Ya vamos para ocho años en los que la obsesión de Donald Trump ha embobado al mundo y, según todo lo indica, corremos el riesgo de gastar otros cuatro y hasta ocho años más sin cambiar de tema. Sus retos y desplantes, sus gestos, su peinado, sus tuits, sus mentiras, sus líos con la justicia y sus rimbombantes apariciones en los medios siguen dominando la agenda noticiosa en todas partes. No hay por qué sorprenderse, pues es muy probable que este prototipo del “americano feo” vuelva a ganar el poder el año próximo y someta de nuevo al planeta a una pesadilla igual o peor que la de su mandato entre 2017 y 2021.
¿Cómo explicar que esté a las puertas de una nueva victoria electoral un personaje a quien la mayoría de los estadounidenses consideran “abusivo”, “caótico”, “errático”, “arrogante”, “inestable”, “corrupto”, “deshonesto”, “mezquino” y “amoral”, entre otras cosas, según los resultados de varias encuestas?
Sociólogos, politólogos, historiadores, científicos sociales, constitucionalistas y otros académicos e intelectuales se han devanado los sesos en Estados Unidos para buscar respuestas a este interrogante sin llegar a un resultado satisfactorio. Se han publicado centenares de libros y miles de artículos y ensayos para dilucidar este fenómeno sin que este haya dejado de ser el gran misterio de la política contemporánea en Estados Unidos y el mundo.
Trump no dejó en 2021 un legado que pudiera justificar su desastroso mandato, en el que rompió alianzas que su país había construido en décadas y quiso borrar todo lo bueno que habían hecho los gobiernos demócratas, incluyendo el de su antecesor, Barack Obama. Con sus discursos y acciones sembró una gran confusión entre los estadounidenses sobre lo que puede hacer un presidente, sobre la naturaleza del poder, sobre la propia historia nacional y sobre la misma realidad presente, a cuya verdadera naturaleza siempre enfrenta versiones “alternativas” abiertamente mentirosas. Sus sistemáticos ataques a las instituciones y las normas que son el fundamento de la democracia estadounidense han contribuido a mostrar la fragilidad de las mismas. Su desafío más atrevido fue desconocer el triunfo de Joe Biden en 2020 e intentar revertirlo mediante interferencias indebidas sobre las cuales cursan varias investigaciones en su contra.
Por otra parte, su lenguaje populista acrecentó la brecha entre las élites y la gran masa de los estadounidenses que se sienten excluidos de los beneficios que puede ofrecer la sociedad más rica del planeta y envalentonó a los más fanáticos de sus seguidores, cuya peligrosidad quedó demostrada cuando una turba enfurecida asaltó el Capitolio de Washington el 6 de enero de 2021.

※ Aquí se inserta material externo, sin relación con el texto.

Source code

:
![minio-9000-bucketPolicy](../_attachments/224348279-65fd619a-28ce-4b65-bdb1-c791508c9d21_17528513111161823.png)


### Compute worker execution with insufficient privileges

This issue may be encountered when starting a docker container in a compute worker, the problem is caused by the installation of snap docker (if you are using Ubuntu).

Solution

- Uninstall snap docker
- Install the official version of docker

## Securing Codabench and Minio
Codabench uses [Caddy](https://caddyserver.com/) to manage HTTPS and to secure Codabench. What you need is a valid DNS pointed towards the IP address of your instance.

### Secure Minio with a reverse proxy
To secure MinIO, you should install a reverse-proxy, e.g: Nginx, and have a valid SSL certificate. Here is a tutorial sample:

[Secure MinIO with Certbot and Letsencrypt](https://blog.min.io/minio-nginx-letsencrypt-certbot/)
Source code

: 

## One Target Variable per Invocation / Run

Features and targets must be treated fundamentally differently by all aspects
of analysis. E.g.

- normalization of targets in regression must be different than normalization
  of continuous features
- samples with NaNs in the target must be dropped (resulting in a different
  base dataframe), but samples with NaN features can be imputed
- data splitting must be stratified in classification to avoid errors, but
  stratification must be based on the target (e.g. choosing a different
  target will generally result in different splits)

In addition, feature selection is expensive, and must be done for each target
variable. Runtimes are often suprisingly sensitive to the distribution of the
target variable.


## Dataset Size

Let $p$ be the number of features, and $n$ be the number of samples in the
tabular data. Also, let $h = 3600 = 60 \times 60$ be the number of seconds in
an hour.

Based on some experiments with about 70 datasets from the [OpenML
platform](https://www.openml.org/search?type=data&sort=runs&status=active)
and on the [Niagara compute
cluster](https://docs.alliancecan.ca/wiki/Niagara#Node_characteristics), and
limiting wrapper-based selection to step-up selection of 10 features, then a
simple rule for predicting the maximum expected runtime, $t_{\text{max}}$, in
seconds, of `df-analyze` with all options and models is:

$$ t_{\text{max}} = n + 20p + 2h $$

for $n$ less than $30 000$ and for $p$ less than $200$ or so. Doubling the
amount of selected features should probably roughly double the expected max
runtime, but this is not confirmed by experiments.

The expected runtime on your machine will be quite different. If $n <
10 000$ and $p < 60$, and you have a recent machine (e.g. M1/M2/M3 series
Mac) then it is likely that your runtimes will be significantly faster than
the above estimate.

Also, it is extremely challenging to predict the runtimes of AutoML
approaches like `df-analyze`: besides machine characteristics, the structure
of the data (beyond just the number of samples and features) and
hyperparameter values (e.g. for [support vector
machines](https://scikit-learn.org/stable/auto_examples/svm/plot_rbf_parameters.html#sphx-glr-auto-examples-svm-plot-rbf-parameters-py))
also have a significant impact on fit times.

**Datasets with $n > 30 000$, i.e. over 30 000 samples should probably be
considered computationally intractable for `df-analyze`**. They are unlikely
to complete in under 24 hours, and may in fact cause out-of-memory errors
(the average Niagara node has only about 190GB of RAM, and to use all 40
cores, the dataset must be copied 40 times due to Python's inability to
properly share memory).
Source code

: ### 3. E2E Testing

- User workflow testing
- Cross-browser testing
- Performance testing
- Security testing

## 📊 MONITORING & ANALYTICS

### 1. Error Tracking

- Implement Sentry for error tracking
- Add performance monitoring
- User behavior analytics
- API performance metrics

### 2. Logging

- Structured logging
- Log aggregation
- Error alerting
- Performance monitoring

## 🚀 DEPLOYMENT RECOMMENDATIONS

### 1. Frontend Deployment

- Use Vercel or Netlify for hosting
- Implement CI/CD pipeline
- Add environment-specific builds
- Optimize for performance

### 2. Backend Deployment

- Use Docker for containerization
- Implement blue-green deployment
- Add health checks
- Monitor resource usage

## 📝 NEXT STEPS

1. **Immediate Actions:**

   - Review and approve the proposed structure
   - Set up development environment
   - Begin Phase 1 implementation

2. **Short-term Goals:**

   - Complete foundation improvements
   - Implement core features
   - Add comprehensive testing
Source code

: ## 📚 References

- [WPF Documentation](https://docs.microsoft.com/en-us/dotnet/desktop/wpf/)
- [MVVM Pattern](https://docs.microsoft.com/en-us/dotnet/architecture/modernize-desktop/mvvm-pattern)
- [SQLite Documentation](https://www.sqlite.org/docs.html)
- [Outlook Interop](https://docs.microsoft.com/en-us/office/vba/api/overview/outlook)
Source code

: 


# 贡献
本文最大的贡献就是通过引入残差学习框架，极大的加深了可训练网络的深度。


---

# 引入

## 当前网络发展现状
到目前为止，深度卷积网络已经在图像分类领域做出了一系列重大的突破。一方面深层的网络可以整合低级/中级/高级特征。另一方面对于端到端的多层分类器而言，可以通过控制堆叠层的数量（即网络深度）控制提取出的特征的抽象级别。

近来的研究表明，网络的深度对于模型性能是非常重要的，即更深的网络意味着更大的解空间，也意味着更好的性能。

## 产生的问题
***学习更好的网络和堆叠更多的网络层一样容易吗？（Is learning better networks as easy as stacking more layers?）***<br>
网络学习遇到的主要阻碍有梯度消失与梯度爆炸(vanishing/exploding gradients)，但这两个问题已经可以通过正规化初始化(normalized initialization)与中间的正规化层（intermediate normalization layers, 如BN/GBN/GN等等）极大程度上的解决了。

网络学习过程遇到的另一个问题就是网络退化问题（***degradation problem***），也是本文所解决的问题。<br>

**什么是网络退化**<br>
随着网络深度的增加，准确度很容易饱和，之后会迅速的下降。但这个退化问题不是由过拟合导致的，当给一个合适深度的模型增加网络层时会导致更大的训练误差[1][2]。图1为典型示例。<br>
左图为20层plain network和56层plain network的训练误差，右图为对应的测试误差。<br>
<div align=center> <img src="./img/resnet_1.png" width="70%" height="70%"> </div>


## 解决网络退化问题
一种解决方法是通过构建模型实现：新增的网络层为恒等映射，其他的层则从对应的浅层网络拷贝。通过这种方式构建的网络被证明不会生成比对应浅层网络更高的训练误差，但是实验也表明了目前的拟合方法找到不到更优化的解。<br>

En vista de la nefasta experiencia que significó el paso de Trump por la Casa Blanca, es alarmante que su reelección esté planteada como una posibilidad real. La explicación de esta situación incomprensible, sin embargo, podría ser más sencilla de lo que parece. La mayoría de los textos relacionados con el personaje que han aparecido en forma de libros, ensayos o artículos de prensa muestran que el mundo cultural estadounidense no lo relaciona directamente con el racismo y se sigue resistiendo a encarar la verdad de ese lado oscuro de la historia de la Unión Americana. Peor aún, pretende ignorar que este sigue vivo en muchas partes de ese país. La supervivencia política de Trump se puede entender en buena parte por el uso abierto o subliminal de expresiones racistas en su lenguaje para satisfacer a una población que defiende la “supremacía” blanca. Haciendo una analogía con el famoso eslogan sobre la economía utilizado exitosamente en la campaña presidencial de Bill Clinton en 1992, sobre la causa de la popularidad de Trump podemos decir: ¡es el racismo, estúpido!